Send the request and receive a JSON response with the search results:
# Get JSON data from API
def fetch_data():
url = build_url()
response = requests.get(url, headers=HEADERS)
if response.status_code != 200:
raise Exception(f"Error {response.status_code}: {response.text}")
return response.json()
Process and Save SERP Sections
Add universal functions to save the data as JSON or CSV:
# Save CSV
def save_csv(items, filename):
if not items: return
df = pd.DataFrame(items)
df.to_csv(filename, index=False, encoding="utf-8")
print(f"{filename} saved, {len(df)} rows")
# Save JSON
def save_json(data, filename):
with open(filename, "w", encoding="utf-8") as f:
json.dump(data, f, ensure_ascii=False, indent=4)
print(f"{filename} saved")
Example sections to parse and save:
- Organic results
- Local places
- Related searches
- People also ask (related questions)
- Knowledge graph (main and additional info, header images)
- Perspectives
These appear in the sample response, but you can extend the script to parse all the available sections listed in the Google SERP API documentation.
def main():
data = fetch_data()
# Organic results
save_csv(data.get("organicResults"), "organic_results.csv")
# Local places
local_places = data.get("localResults", {}).get("places")
save_csv(local_places, "local_places.csv")
# Related searches
save_csv(data.get("relatedSearches"), "related_searches.csv")
# People Also Ask
paa = [{"question": q["question"]} for q in data.get("relatedQuestions", [])]

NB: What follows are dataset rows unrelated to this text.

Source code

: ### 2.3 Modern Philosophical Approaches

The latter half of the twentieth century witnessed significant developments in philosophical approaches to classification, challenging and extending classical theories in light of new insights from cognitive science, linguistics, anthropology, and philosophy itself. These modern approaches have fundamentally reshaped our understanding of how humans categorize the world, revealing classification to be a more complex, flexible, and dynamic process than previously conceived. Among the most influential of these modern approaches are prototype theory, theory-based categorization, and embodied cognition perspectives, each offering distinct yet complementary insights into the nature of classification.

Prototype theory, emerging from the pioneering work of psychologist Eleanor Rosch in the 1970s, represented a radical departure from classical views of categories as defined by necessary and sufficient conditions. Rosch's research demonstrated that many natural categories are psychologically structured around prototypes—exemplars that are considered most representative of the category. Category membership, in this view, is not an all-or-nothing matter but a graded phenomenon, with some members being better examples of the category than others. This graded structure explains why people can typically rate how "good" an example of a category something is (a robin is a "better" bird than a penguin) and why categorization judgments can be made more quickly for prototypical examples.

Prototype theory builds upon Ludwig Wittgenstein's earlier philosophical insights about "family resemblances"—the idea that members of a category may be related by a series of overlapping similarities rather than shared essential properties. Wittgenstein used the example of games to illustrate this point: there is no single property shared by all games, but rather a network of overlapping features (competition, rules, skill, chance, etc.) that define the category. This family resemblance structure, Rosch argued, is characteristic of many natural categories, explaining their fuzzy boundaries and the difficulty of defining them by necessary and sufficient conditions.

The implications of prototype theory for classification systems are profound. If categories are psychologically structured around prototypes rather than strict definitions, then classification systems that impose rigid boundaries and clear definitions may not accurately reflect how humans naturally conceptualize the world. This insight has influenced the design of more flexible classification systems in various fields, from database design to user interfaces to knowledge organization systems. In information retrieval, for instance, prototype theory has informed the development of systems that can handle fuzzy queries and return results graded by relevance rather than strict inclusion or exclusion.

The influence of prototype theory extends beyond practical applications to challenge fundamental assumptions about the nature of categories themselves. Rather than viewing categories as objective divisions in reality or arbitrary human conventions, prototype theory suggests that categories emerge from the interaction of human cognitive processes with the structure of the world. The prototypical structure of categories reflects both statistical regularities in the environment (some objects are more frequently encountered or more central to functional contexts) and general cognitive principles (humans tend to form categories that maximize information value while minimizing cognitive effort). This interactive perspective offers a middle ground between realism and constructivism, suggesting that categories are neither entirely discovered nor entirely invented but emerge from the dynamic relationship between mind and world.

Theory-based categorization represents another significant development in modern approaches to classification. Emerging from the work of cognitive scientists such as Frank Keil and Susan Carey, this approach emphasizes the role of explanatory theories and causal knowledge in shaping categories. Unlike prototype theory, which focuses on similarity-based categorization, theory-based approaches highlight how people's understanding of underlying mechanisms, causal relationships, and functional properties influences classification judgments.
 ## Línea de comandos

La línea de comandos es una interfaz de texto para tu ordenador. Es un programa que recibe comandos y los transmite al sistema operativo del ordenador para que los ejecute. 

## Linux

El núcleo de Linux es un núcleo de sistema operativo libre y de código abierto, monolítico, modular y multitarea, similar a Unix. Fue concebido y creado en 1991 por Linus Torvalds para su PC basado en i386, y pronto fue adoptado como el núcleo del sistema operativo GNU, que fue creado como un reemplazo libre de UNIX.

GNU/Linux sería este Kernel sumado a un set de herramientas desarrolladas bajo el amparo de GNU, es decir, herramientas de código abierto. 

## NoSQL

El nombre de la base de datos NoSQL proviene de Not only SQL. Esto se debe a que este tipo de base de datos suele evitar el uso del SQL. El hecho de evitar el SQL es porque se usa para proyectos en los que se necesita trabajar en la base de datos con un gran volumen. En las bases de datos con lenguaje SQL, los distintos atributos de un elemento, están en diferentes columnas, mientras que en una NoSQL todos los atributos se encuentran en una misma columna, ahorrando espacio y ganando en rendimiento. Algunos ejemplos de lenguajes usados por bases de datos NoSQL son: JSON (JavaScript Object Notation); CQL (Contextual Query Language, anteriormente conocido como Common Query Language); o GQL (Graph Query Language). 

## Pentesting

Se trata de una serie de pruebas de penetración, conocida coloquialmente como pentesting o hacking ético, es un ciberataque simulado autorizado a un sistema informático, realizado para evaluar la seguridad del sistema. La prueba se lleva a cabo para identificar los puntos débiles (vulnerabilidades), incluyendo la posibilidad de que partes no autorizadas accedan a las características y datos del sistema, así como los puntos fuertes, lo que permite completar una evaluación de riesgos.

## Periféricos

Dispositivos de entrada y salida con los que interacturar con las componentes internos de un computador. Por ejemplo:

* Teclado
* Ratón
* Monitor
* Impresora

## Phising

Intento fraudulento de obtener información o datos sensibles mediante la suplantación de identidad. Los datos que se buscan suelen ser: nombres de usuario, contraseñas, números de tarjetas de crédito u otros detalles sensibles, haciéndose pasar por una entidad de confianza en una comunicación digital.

save_csv(paa, "people_also_ask.csv")
# Knowledge Graph
kg = data.get("knowledgeGraph", {})
if kg:
# Save main info
main_info = {k: v for k, v in kg.items() if k != "nutritionInformation" and k != "headerImages"}
save_csv([main_info], "knowledge_graph.csv")
# Save nutrition info
nutrition = kg.get("nutritionInformation")
if nutrition:
nutrients = nutrition.get("nutrient", {})
save_csv([{"description": nutrition.get("description"), **nutrients}], "nutrition.csv")
# Save header images
save_csv(kg.get("headerImages"), "knowledge_graph_images.csv")
# Perspectives
save_csv(data.get("perspectives"), "perspectives.csv")
# Full JSON
save_json(data, "full_serp.json")
Pick the Method That Works Best for You
Scraping Google search results with a browser requires constant selector updates and anti-bot handling. The Google SERP API gives you ready-to-use JSON, so you don’t need to parse HTML or handle captchas. You can also pick the region you want, since the API uses proxies for localization.